Das Internationale Paralympische Komitee selbst wies darauf hin, dass „einige Athleten anfälliger für Coronavirus-Komplikationen sein könnten“. Genauer gesagt, Paralympiker “mit zervikalen Rückenmarksläsionen können ein höheres Risiko für Atemkomplikationen haben … aufgrund von Schwäche und Mobilitätseinschränkung der Brustwand”. Außerdem: „Eine Rückenmarksverletzung ist auch unabhängig mit anderen Erkrankungen wie Diabetes Typ II und Herz-Kreislauf-Erkrankungen verbunden, die bekannte Risikofaktoren für eine erhöhte Morbidität durch COVID sind.“
Die Wurzeln der Paralympics reichen bis in die 1940er Jahre zurück, als Ludwig Guttmann mit dem Sport als Teil der Rehabilitation von Rückenmarksverletzten begann. Sein Ziel war zweierlei: die soziale Wiedereingliederung von Menschen mit Behinderungen und das umfassendere kulturelle Projekt einer Veränderung der gesellschaftlichen Wahrnehmung von Behinderung. Nach zahlreichen „Stoke Mandeville Games“ zwischen 1948 und 1959 mit Sportarten wie Bogenschießen und Schwimmen fanden 1960 in Rom die ersten parallel zu den Olympischen Spielen durchgeführten Paralympics statt. Seit 1988 beginnen die Paralympischen Sommerspiele jeweils etwa zwei Wochen nach den Olympischen Spielen; die Paralympics in Tokio folgen diesem Muster.
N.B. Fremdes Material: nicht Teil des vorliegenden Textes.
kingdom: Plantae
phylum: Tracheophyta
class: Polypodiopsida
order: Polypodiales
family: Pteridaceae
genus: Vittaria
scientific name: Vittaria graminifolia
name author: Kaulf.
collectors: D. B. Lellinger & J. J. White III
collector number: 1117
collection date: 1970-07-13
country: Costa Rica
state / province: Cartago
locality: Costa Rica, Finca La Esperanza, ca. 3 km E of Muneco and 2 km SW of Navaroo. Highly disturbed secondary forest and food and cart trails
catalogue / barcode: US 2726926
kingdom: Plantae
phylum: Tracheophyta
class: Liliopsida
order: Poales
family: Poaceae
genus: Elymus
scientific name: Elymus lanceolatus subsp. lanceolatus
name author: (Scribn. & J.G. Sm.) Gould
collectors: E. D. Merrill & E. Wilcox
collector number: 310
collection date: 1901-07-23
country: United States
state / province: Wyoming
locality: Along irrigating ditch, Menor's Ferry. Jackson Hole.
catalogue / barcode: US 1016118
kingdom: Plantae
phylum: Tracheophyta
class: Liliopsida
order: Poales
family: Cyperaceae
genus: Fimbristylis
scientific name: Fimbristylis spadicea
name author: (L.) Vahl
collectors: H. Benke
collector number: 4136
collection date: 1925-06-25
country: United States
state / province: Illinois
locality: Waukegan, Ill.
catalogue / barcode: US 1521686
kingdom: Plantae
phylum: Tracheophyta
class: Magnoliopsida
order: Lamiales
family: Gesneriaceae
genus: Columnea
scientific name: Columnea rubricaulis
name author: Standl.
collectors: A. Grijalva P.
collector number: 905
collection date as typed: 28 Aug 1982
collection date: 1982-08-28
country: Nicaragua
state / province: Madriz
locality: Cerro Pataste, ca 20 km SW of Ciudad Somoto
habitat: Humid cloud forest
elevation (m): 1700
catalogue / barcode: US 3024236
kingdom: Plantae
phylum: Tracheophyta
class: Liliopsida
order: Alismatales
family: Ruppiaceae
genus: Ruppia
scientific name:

Als wir Liz Jackson, Anwältin für Behinderungen, baten, die positiven Aspekte des Vorantreibens der Paralympics herauszuarbeiten, antwortete sie: „Ich glaube nicht, dass es derzeit Vorteile gibt, die Paralympics zu veranstalten.“
Bereits im Juli hatte Jackson – ein Gründungsmitglied von Disabled List, einem Designkollektiv, das kreative Praktiken und soziale Reibung nutzt, um den Zugang für Behinderte zu erweitern –auf Twitter vorhergesagt dass die Paralympics abgesagt würden, weil das Internationale Olympische Komitee nach vorne stürmen und damit zum Anstieg von Covid in einer Weise beitragen würde, die die Paralympics unhaltbar machen würde. Sie sagte Die Nation dass es bei den olympischen Organisatoren „das Gefühl gab, dass es kein langes Spiel gab. Sie haben zwei Wochen lang versucht, Covid in Schach zu halten, und es gab keine Bedenken, was danach passieren würde.
Jackson sah durch die hauchdünne Propaganda, die von olympischen Boostern ausging, dass es keine Beziehung zwischen den Olympischen Spielen in Tokio und Japans Covid-Spirale gab: “Sie mussten wissen, dass sie einen Anstieg erzeugen, der mit den Paralympics zusammenfallen würde.” Die Olympia-Organisatoren seien bereit, „die Paralympics für die Olympischen Spiele zu opfern. Für mich spiegelt ihre Missachtung der Gesundheit japanischer Bürger ihre Wahrnehmung von paralympischen Athleten wider. Sie sind Opferlämmer.“
Leroy Moore von der einflussreichen Behindertensportgruppe Krip Hop Nation stimmte dem zu und schrieb einfach “Postpone”.
Dann gibt es noch die Stadtregierung von Tokio, die trotz der Einwände des Tokioter Bildungsausschusses darauf besteht, dass Kinder zu “Bildungszwecken” zu paralympischen Veranstaltungen geschickt werden. Kinder – von denen wir annehmen können, dass sie unter 12 Jahre alt sind – zu öffentlichen Veranstaltungen inmitten einer Pandemie zu schicken, zeigt nur den Bruch mit der Realität, den viel zu viele Machthaber in Tokio erleben. Entscheidungen wie diese, aber auch Erlasse, die Paralympics mit Volldampf voranzutreiben, sind nicht nur das Ergebnis des Mega-Events Kool-Aid. Das liegt daran, dass das politische Überleben einiger Leute zu diesem Zeitpunkt davon abhängt, die Idee zu verkaufen, dass alles gut werden wird. Sie ignorieren die leidenschaftlichen und vernünftigen Rufe japanischer Bürger, der Kaiser sei nackt.